W zarzutach – choć nie ujętych w uzasadnieniu wniosku – pojawiło się też to, że radny Kuśmierz miał jakoby użyć w odniesieniu do niektórych radnych sformułowania "radni drugiego sortu”. – Stwierdzenie, że ktoś jest "drugiego sortu” to zwykłe obrażanie – komentuje Zygmunt Gardziński, przewodniczący RM (Postaw na Chełm). – Tymczasem każdy zasługuje na szacunek i nie godzi się, a by ktokolwiek, kogokolwiek obrażał.
Sam Kuśmierz do tego cytatu się nie przyznaje. Potwierdza jednak, że mówił o tym, że "radnymi zostają osoby z nieciekawą przeszłością”.
– Ważny jest jednak kontekst tej wypowiedzi – tłumaczy Waldemar Kuśmierz. – Chodziło o to, że nie było jeszcze takiej sytuacji, że do rady weszło tylu ludzi, których wyborcy de facto nie wybrali.

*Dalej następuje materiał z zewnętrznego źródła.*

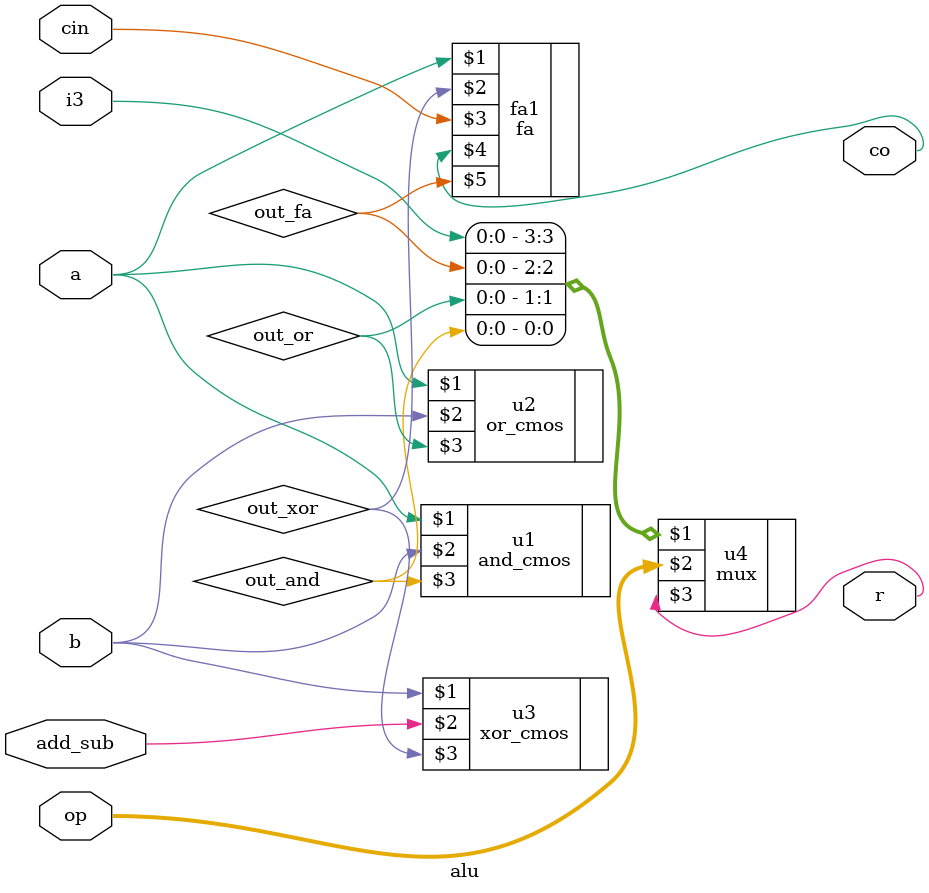
<source format=v>
module alu( 
    input a,
    input b,
    input i3,               // SLT
    input add_sub,          // ADD (0) | SUB (1)
    input cin,
    input [1:0] op,         // Operation
    output co,              // Carry out
    output r                // Result
);

wire out_and, out_or, out_xor, out_fa;

// Operations :      
and_cmos u1(a , b , out_and);    // AND
or_cmos u2(a , b , out_or);      // OR
xor_cmos u3(b , add_sub , out_xor);
fa  fa1(a, out_xor, cin, co, out_fa); // ADD | SUB based on cin

// MUX - Concatenate i3 with the 3-bit i bus
mux u4({i3,out_fa,out_or,out_and}, op, r);

endmodule

</source>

Faktycznie weszli na miejsce wybranych radnych, którzy zdecydowali się na pełnienie innej funkcji, np. prezesa miejskiej spółki, czy prezydenta.
Kuśmierz dodaje, że w gronie osób, które zastąpiły odchodzących radnych, znaleźli się właśnie także ci "z nieciekawą przeszłością”. Po raz kolejny powtórzył, że chodzi mu o radnego Sławomira Hodałę, który wszedł do rady za obecną prezydent Agatę Fisz, a który, jak wyraził się były już wiceprzewodniczący, "miał problemy z prawem”.
– Nie ukrywam, że mi się to nie podoba i nie zamierzam zrzekać się prawa do krytyki takiej sytuacji i wypowiadania własnego zdania. Nie zamierzałem też być zakładnikiem funkcji wiceprzewodniczącego – dodaje Kuśmierz.